The following is an excerpt from Yuval Rosenberg | August 28, 2017 | Thewashingtonpost.com |
The corporate lobbying push on tax reform is moving full speed ahead. If you watch cable news, you’ve likely seen ads from the Business Roundtable and other groups that are already spending millions of dollars to promote tax reform on television and radio. But not all the efforts are so public.
In a piece in Sunday’s Wall Street Journal (paywall), Richard Rubin offers details on one behind-the-scenes campaign by corporations to shape tax reform. Rubin reports that a group of large U.S. companies called the Alliance for Competitive Taxation issued a policy paper earlier this month warning against the “unintended and adverse consequences” of forcing companies to pay a minimum tax.

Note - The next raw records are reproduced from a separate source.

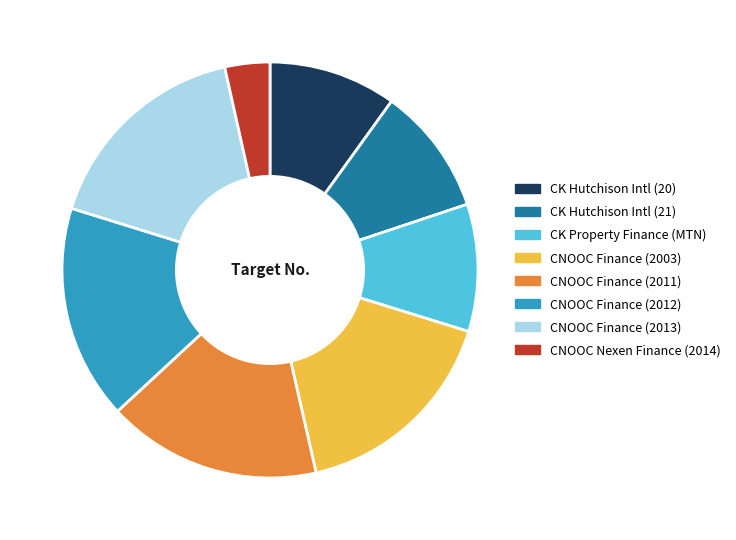

Is there a majority slice in this chart?

No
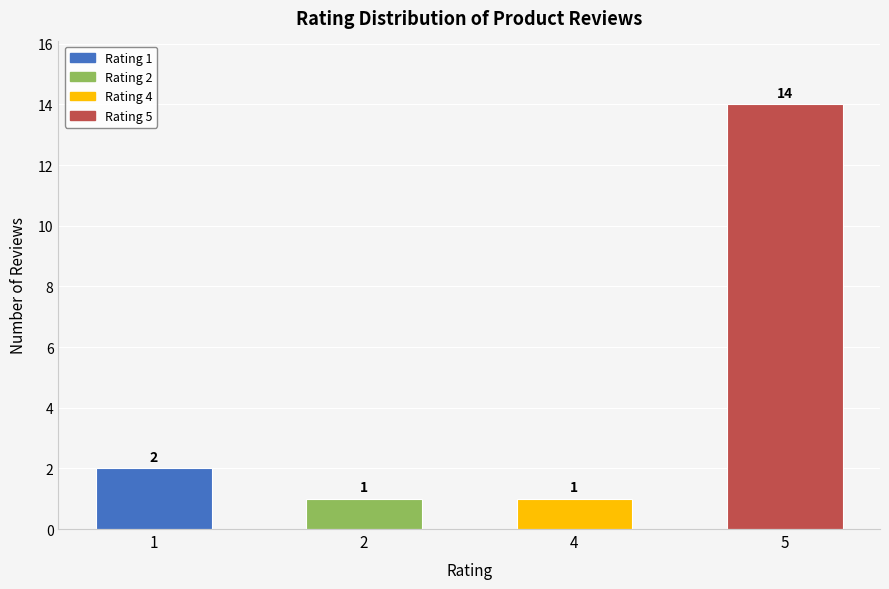

What is the maximum value shown in the chart?

14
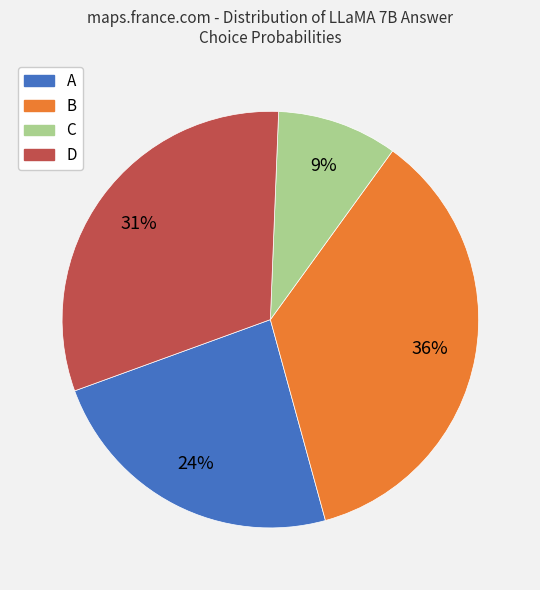

Which slice is the largest?

B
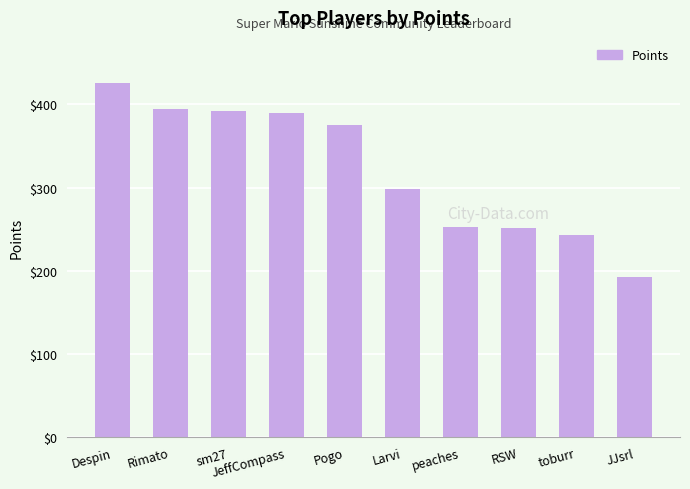

What position from the right is toburr?

2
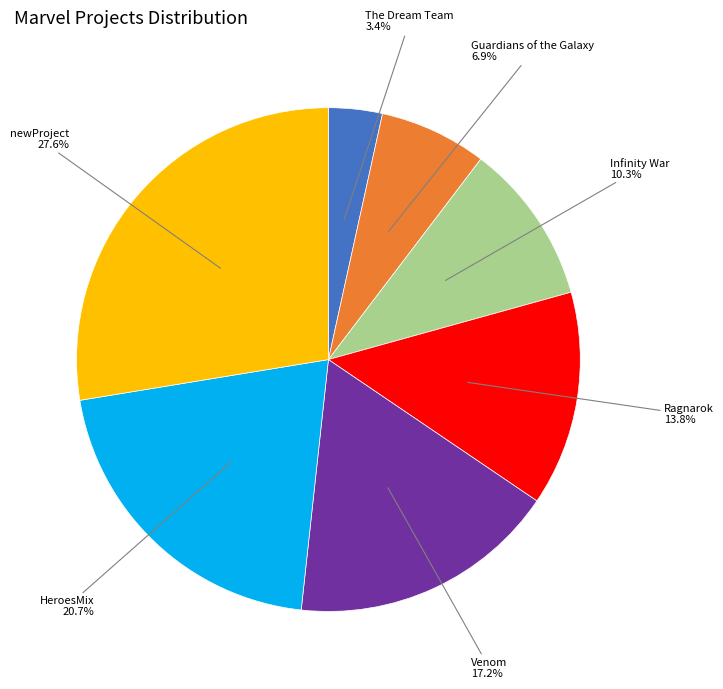

Does any single category account for the majority?

No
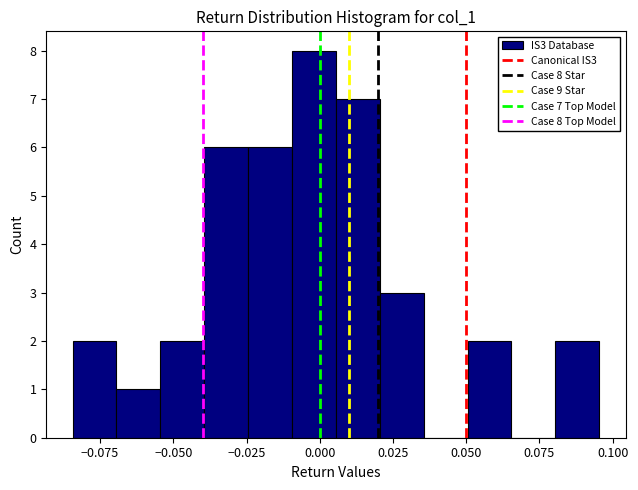

Read against the x-axis, roughly where is the centre of the tallest bar?

0.000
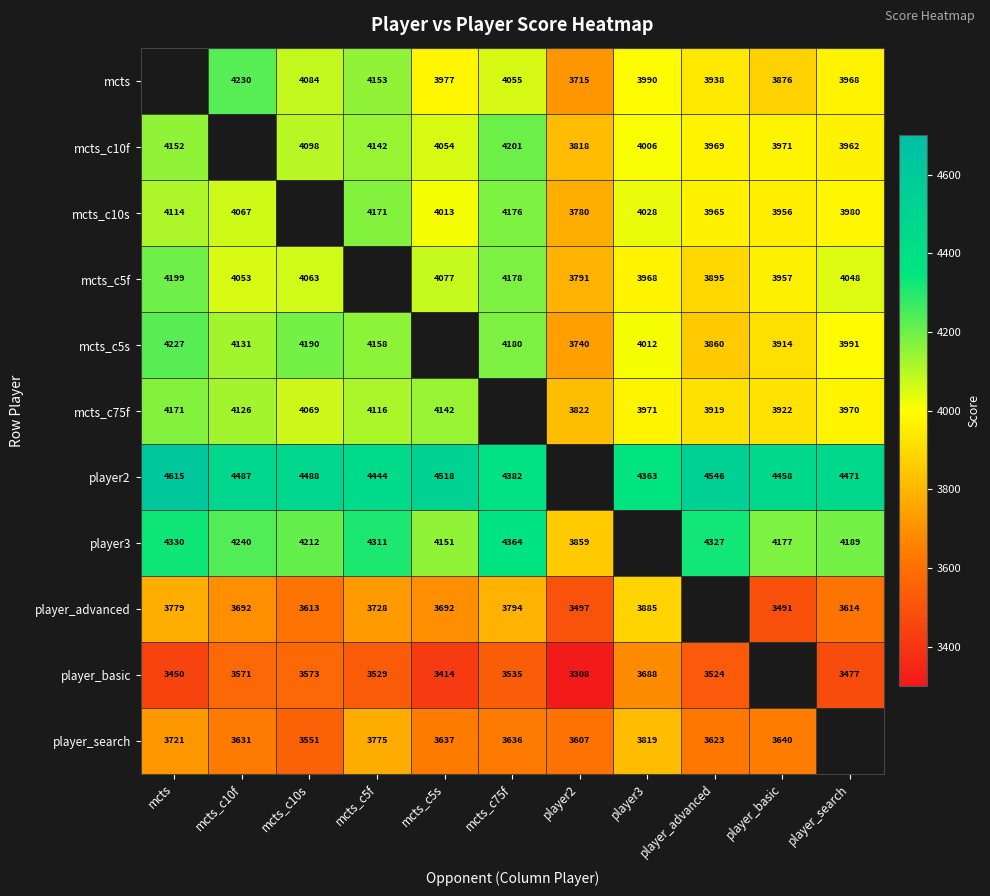

Is it true that mcts_c10s equals 4028 at player3?

True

Such a minimum tax is reportedly one option under consideration as part of a shift to a territorial tax system, with a lower corporate rate for domestic profits, intended to incentivize companies to bring back some of the profits they have stashed in foreign countries to avoid paying a relatively `high tax rate on those earnings at home.
Rubin explains: “Republicans want to lower the corporate-tax rate and let companies bring future global profits home without paying U.S. taxes on top of foreign taxes. They are searching for a way to do that without giving companies an incentive to move more operations and profits to countries with far lower taxes.”